Does that make a difference? The single best company I ever worked for, in terms of how they treated their staff, and the loyalty and enthusiasm that the staff gave back, was a very small -- perhaps 500 employees? -- savings bank in Brooklyn, NY. Being in Human Resources back then, I would conduct the orientation sessions for new employees each Monday. And the first thing I would do would be to congratulate the staffers on having joined the bank...because "we're a special place. We only hire the best. And if you're here today, it's because we recognized that you are special, and we're very pleased that you're here with us today!"

This, by the way, was no lie. I had been told the same thing when I was hired, and it had been proven to me every day that I worked there, so that it was easy for me to be utterly truthful, and tell newly hired staff what I had experienced myself. Quality performance was recognized and rewarded. Good ideas were encouraged, implemented and rewarded. Staff members felt valued and energized. The result? Loyalty, enthusiasm, drive, integrity and a vast amount of superlative work...and a great deal of enjoyment, at the same time

My own supervisor said it best. "You can work hard, or you can work hard and have fun," he said. "I'd rather work hard and have fun!" And we did both.

One of the most memorable things was the fairness with which employees were treated.
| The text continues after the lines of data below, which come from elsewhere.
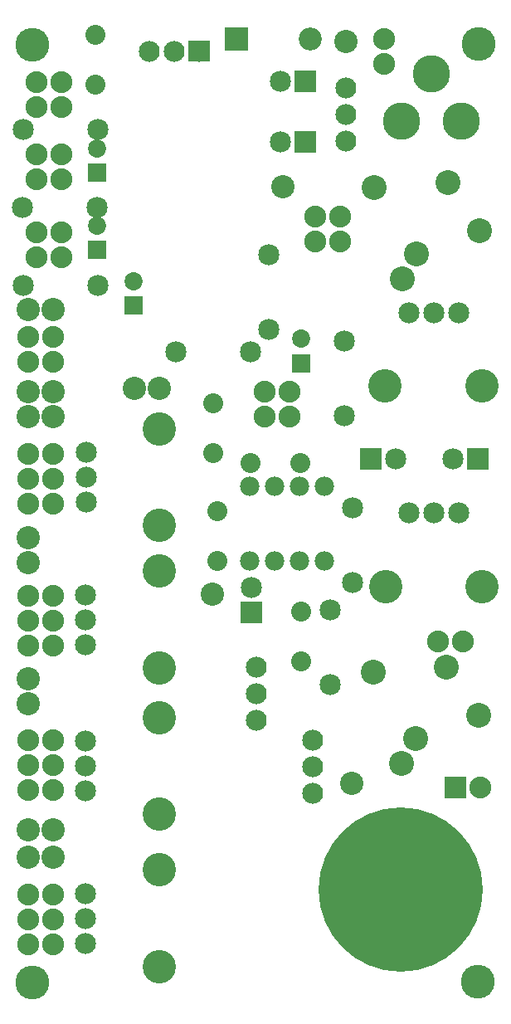
<source format=gts>
G04 MADE WITH FRITZING*
G04 WWW.FRITZING.ORG*
G04 DOUBLE SIDED*
G04 HOLES PLATED*
G04 CONTOUR ON CENTER OF CONTOUR VECTOR*
%ASAXBY*%
%FSLAX23Y23*%
%MOIN*%
%OFA0B0*%
%SFA1.0B1.0*%
%ADD10C,0.301417*%
%ADD11C,0.660000*%
%ADD12C,0.053622*%
%ADD13C,0.078000*%
%ADD14C,0.088000*%
%ADD15C,0.080000*%
%ADD16C,0.085000*%
%ADD17C,0.084000*%
%ADD18C,0.092000*%
%ADD19C,0.150000*%
%ADD20C,0.135984*%
%ADD21C,0.093307*%
%ADD22C,0.072992*%
%ADD23C,0.084667*%
%ADD24C,0.084695*%
%ADD25C,0.134033*%
%ADD26C,0.100020*%
%ADD27R,0.088000X0.088000*%
%ADD28R,0.085000X0.085000*%
%ADD29R,0.092000X0.092000*%
%ADD30R,0.072992X0.072992*%
%ADD31R,0.001000X0.001000*%
%LNMASK1*%
G90*
G70*
G54D10*
X1570Y455D03*
G54D11*
X1570Y455D03*
G54D10*
X1570Y455D03*
G54D11*
X1570Y455D03*
G54D12*
X1320Y455D03*
X1570Y455D03*
X1320Y455D03*
X1570Y455D03*
G54D13*
X1261Y2075D03*
X1161Y2075D03*
X1061Y2075D03*
X961Y2075D03*
X961Y1775D03*
X1061Y1775D03*
X1161Y1775D03*
X1261Y1775D03*
X1261Y2075D03*
X1161Y2075D03*
X1061Y2075D03*
X961Y2075D03*
X961Y1775D03*
X1061Y1775D03*
X1161Y1775D03*
X1261Y1775D03*
G54D14*
X1789Y863D03*
X1889Y863D03*
G54D15*
X814Y2409D03*
X814Y2209D03*
X1168Y1572D03*
X1168Y1372D03*
X966Y2166D03*
X1166Y2166D03*
X832Y1774D03*
X832Y1974D03*
X341Y3689D03*
X341Y3889D03*
G54D16*
X968Y1569D03*
X968Y1669D03*
X1880Y2184D03*
X1780Y2184D03*
X1450Y2183D03*
X1550Y2183D03*
X1184Y3459D03*
X1084Y3459D03*
G54D17*
X758Y3821D03*
X658Y3821D03*
X558Y3821D03*
X758Y3821D03*
X658Y3821D03*
X558Y3821D03*
G54D16*
X1184Y3702D03*
X1084Y3702D03*
G54D18*
X908Y3872D03*
X1206Y3872D03*
G54D19*
X1573Y3542D03*
X1813Y3542D03*
X1693Y3732D03*
G54D20*
X88Y80D03*
X90Y3847D03*
X1879Y83D03*
X1881Y3850D03*
G54D14*
X1503Y3771D03*
X1503Y3771D03*
X1503Y3871D03*
X206Y3408D03*
X106Y3408D03*
X206Y3408D03*
X106Y3408D03*
X106Y3308D03*
X206Y3308D03*
G54D21*
X1095Y3276D03*
X813Y1641D03*
X1371Y881D03*
X599Y2469D03*
X499Y2469D03*
X171Y2784D03*
X71Y2784D03*
G54D14*
X1123Y2454D03*
X1023Y2454D03*
X1123Y2454D03*
X1023Y2454D03*
X1023Y2354D03*
X1123Y2354D03*
X171Y2673D03*
X71Y2673D03*
X171Y2673D03*
X71Y2673D03*
X71Y2573D03*
X171Y2573D03*
G54D21*
X71Y1200D03*
X71Y1300D03*
X71Y693D03*
X171Y693D03*
X71Y585D03*
X171Y585D03*
X71Y1766D03*
X71Y1866D03*
G54D14*
X1817Y1450D03*
X1817Y1450D03*
X1717Y1450D03*
X1324Y3158D03*
X1224Y3158D03*
X1324Y3158D03*
X1224Y3158D03*
X1224Y3058D03*
X1324Y3058D03*
X206Y3095D03*
X106Y3095D03*
X206Y3095D03*
X106Y3095D03*
X106Y2995D03*
X206Y2995D03*
X206Y3697D03*
X106Y3697D03*
X206Y3697D03*
X106Y3697D03*
X106Y3597D03*
X206Y3597D03*
G54D17*
X988Y1135D03*
X988Y1242D03*
X988Y1349D03*
X988Y1135D03*
X988Y1242D03*
X988Y1349D03*
X1216Y840D03*
X1216Y947D03*
X1216Y1054D03*
X1216Y840D03*
X1216Y947D03*
X1216Y1054D03*
X1350Y3461D03*
X1350Y3568D03*
X1350Y3675D03*
X1350Y3461D03*
X1350Y3568D03*
X1350Y3675D03*
G54D16*
X1341Y2356D03*
X1341Y2656D03*
X1040Y2705D03*
X1040Y3005D03*
G54D22*
X1169Y2568D03*
X1169Y2667D03*
X496Y2800D03*
X496Y2898D03*
X348Y3024D03*
X348Y3122D03*
X348Y3334D03*
X348Y3432D03*
G54D14*
X171Y233D03*
X171Y333D03*
X171Y433D03*
X171Y233D03*
X171Y333D03*
X171Y433D03*
X71Y433D03*
X71Y333D03*
X71Y233D03*
G54D21*
X171Y2453D03*
X71Y2453D03*
X171Y2453D03*
X71Y2453D03*
X71Y2353D03*
X171Y2353D03*
G54D14*
X171Y855D03*
X171Y955D03*
X171Y1055D03*
X171Y855D03*
X171Y955D03*
X171Y1055D03*
X71Y1055D03*
X71Y955D03*
X71Y855D03*
X171Y1434D03*
X171Y1534D03*
X171Y1634D03*
X171Y1434D03*
X171Y1534D03*
X171Y1634D03*
X71Y1634D03*
X71Y1534D03*
X71Y1434D03*
X171Y2004D03*
X171Y2104D03*
X171Y2204D03*
X171Y2004D03*
X171Y2104D03*
X171Y2204D03*
X71Y2204D03*
X71Y2104D03*
X71Y2004D03*
G54D23*
X303Y439D03*
X303Y339D03*
G54D24*
X303Y239D03*
G54D25*
X598Y533D03*
X598Y144D03*
G54D23*
X303Y1050D03*
X303Y950D03*
G54D24*
X303Y850D03*
G54D25*
X598Y1144D03*
X598Y756D03*
G54D23*
X1801Y2772D03*
X1701Y2772D03*
G54D24*
X1601Y2772D03*
G54D25*
X1895Y2477D03*
X1506Y2477D03*
G54D23*
X303Y1639D03*
X303Y1539D03*
G54D24*
X303Y1439D03*
G54D25*
X598Y1733D03*
X598Y1344D03*
G54D23*
X304Y2210D03*
X304Y2110D03*
G54D24*
X304Y2010D03*
G54D25*
X600Y2305D03*
X600Y1916D03*
G54D26*
X1572Y962D03*
X1627Y1061D03*
X1458Y1327D03*
X1753Y1347D03*
X1881Y1155D03*
X1576Y2908D03*
X1631Y3007D03*
X1462Y3273D03*
X1757Y3293D03*
X1885Y3101D03*
G54D16*
X964Y2613D03*
X664Y2613D03*
X352Y2880D03*
X52Y2880D03*
X350Y3193D03*
X50Y3193D03*
X352Y3506D03*
X52Y3506D03*
X1284Y1577D03*
X1284Y1277D03*
X1376Y1688D03*
X1376Y1988D03*
G54D21*
X1350Y3861D03*
G54D23*
X1802Y1966D03*
X1702Y1966D03*
G54D24*
X1602Y1966D03*
G54D25*
X1896Y1671D03*
X1508Y1671D03*
G54D27*
X1789Y863D03*
G54D28*
X968Y1569D03*
X1880Y2184D03*
X1450Y2183D03*
X1184Y3459D03*
X1184Y3702D03*
G54D29*
X907Y3872D03*
G54D30*
X1169Y2568D03*
X496Y2800D03*
X348Y3024D03*
X348Y3334D03*
G54D31*
X717Y3863D02*
X800Y3863D01*
X717Y3862D02*
X800Y3862D01*
X717Y3861D02*
X800Y3861D01*
X717Y3860D02*
X800Y3860D01*
X717Y3859D02*
X800Y3859D01*
X717Y3858D02*
X800Y3858D01*
X717Y3857D02*
X800Y3857D01*
X717Y3856D02*
X800Y3856D01*
X717Y3855D02*
X800Y3855D01*
X717Y3854D02*
X800Y3854D01*
X717Y3853D02*
X800Y3853D01*
X717Y3852D02*
X800Y3852D01*
X717Y3851D02*
X800Y3851D01*
X717Y3850D02*
X800Y3850D01*
X717Y3849D02*
X800Y3849D01*
X717Y3848D02*
X800Y3848D01*
X717Y3847D02*
X800Y3847D01*
X717Y3846D02*
X800Y3846D01*
X717Y3845D02*
X800Y3845D01*
X717Y3844D02*
X800Y3844D01*
X717Y3843D02*
X800Y3843D01*
X717Y3842D02*
X800Y3842D01*
X717Y3841D02*
X800Y3841D01*
X717Y3840D02*
X800Y3840D01*
X717Y3839D02*
X800Y3839D01*
X717Y3838D02*
X800Y3838D01*
X717Y3837D02*
X800Y3837D01*
X717Y3836D02*
X754Y3836D01*
X762Y3836D02*
X800Y3836D01*
X717Y3835D02*
X751Y3835D01*
X765Y3835D02*
X800Y3835D01*
X717Y3834D02*
X749Y3834D01*
X767Y3834D02*
X800Y3834D01*
X717Y3833D02*
X748Y3833D01*
X768Y3833D02*
X800Y3833D01*
X717Y3832D02*
X747Y3832D01*
X769Y3832D02*
X800Y3832D01*
X717Y3831D02*
X746Y3831D01*
X770Y3831D02*
X800Y3831D01*
X717Y3830D02*
X745Y3830D01*
X771Y3830D02*
X800Y3830D01*
X717Y3829D02*
X745Y3829D01*
X771Y3829D02*
X800Y3829D01*
X717Y3828D02*
X744Y3828D01*
X772Y3828D02*
X800Y3828D01*
X717Y3827D02*
X744Y3827D01*
X772Y3827D02*
X800Y3827D01*
X717Y3826D02*
X743Y3826D01*
X773Y3826D02*
X800Y3826D01*
X717Y3825D02*
X743Y3825D01*
X773Y3825D02*
X800Y3825D01*
X717Y3824D02*
X743Y3824D01*
X773Y3824D02*
X800Y3824D01*
X717Y3823D02*
X743Y3823D01*
X773Y3823D02*
X800Y3823D01*
X717Y3822D02*
X743Y3822D01*
X773Y3822D02*
X800Y3822D01*
X717Y3821D02*
X743Y3821D01*
X773Y3821D02*
X800Y3821D01*
X717Y3820D02*
X743Y3820D01*
X773Y3820D02*
X800Y3820D01*
X717Y3819D02*
X743Y3819D01*
X773Y3819D02*
X800Y3819D01*
X717Y3818D02*
X743Y3818D01*
X773Y3818D02*
X800Y3818D01*
X717Y3817D02*
X744Y3817D01*
X772Y3817D02*
X800Y3817D01*
X717Y3816D02*
X744Y3816D01*
X772Y3816D02*
X800Y3816D01*
X717Y3815D02*
X745Y3815D01*
X772Y3815D02*
X800Y3815D01*
X717Y3814D02*
X745Y3814D01*
X771Y3814D02*
X800Y3814D01*
X717Y3813D02*
X746Y3813D01*
X770Y3813D02*
X800Y3813D01*
X717Y3812D02*
X747Y3812D01*
X769Y3812D02*
X800Y3812D01*
X717Y3811D02*
X748Y3811D01*
X768Y3811D02*
X800Y3811D01*
X717Y3810D02*
X749Y3810D01*
X767Y3810D02*
X800Y3810D01*
X717Y3809D02*
X750Y3809D01*
X766Y3809D02*
X800Y3809D01*
X717Y3808D02*
X753Y3808D01*
X764Y3808D02*
X800Y3808D01*
X717Y3807D02*
X800Y3807D01*
X717Y3806D02*
X800Y3806D01*
X717Y3805D02*
X800Y3805D01*
X717Y3804D02*
X800Y3804D01*
X717Y3803D02*
X800Y3803D01*
X717Y3802D02*
X800Y3802D01*
X717Y3801D02*
X800Y3801D01*
X717Y3800D02*
X800Y3800D01*
X717Y3799D02*
X800Y3799D01*
X717Y3798D02*
X800Y3798D01*
X717Y3797D02*
X800Y3797D01*
X717Y3796D02*
X800Y3796D01*
X717Y3795D02*
X800Y3795D01*
X717Y3794D02*
X800Y3794D01*
X717Y3793D02*
X800Y3793D01*
X717Y3792D02*
X800Y3792D01*
X717Y3791D02*
X800Y3791D01*
X717Y3790D02*
X800Y3790D01*
X717Y3789D02*
X800Y3789D01*
X717Y3788D02*
X800Y3788D01*
X717Y3787D02*
X800Y3787D01*
X717Y3786D02*
X800Y3786D01*
X717Y3785D02*
X800Y3785D01*
X717Y3784D02*
X800Y3784D01*
X717Y3783D02*
X800Y3783D01*
X717Y3782D02*
X800Y3782D01*
X717Y3781D02*
X800Y3781D01*
X717Y3780D02*
X799Y3780D01*
D02*
G04 End of Mask1*
M02*
</source>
There were no arbitrary -- read willfully stupid -- decisions made by senior management, and the culture was one of respect: respect between employees, between employees and management, and between employees, management and customers. Why? Call it enlightened self-interest. It was in our interest to ensure that the bank was well run, and that customers were treated with unfailing courtesy and patience...because the customers could take their money anywhere, and what made them keep it with us, and keep us successful, was the outstanding treatment they received.

In short, I "went to play" every day. I wish I could say the same for even some of the other companies I've worked for over the years. In most, however, staff were treated like mushrooms...kept in the dark and buried in s**t, as the saying goes. That one, lone little bank was the only organization I ever worked for that functioned in this caring, enlightened way. Why? I don't know, other than to observe that there are a great many incredibly stupid people out there, and lots of them even run huge, multinational companies.

But if companies want to be successful, and function smoothly and well, and particularly if they're management consulting firms that are supposed to teach other companies how to treat their employees, they just might want to consider treating their own employees as true human resources...isn't that what employees are supposed to be? Why else was the term invented?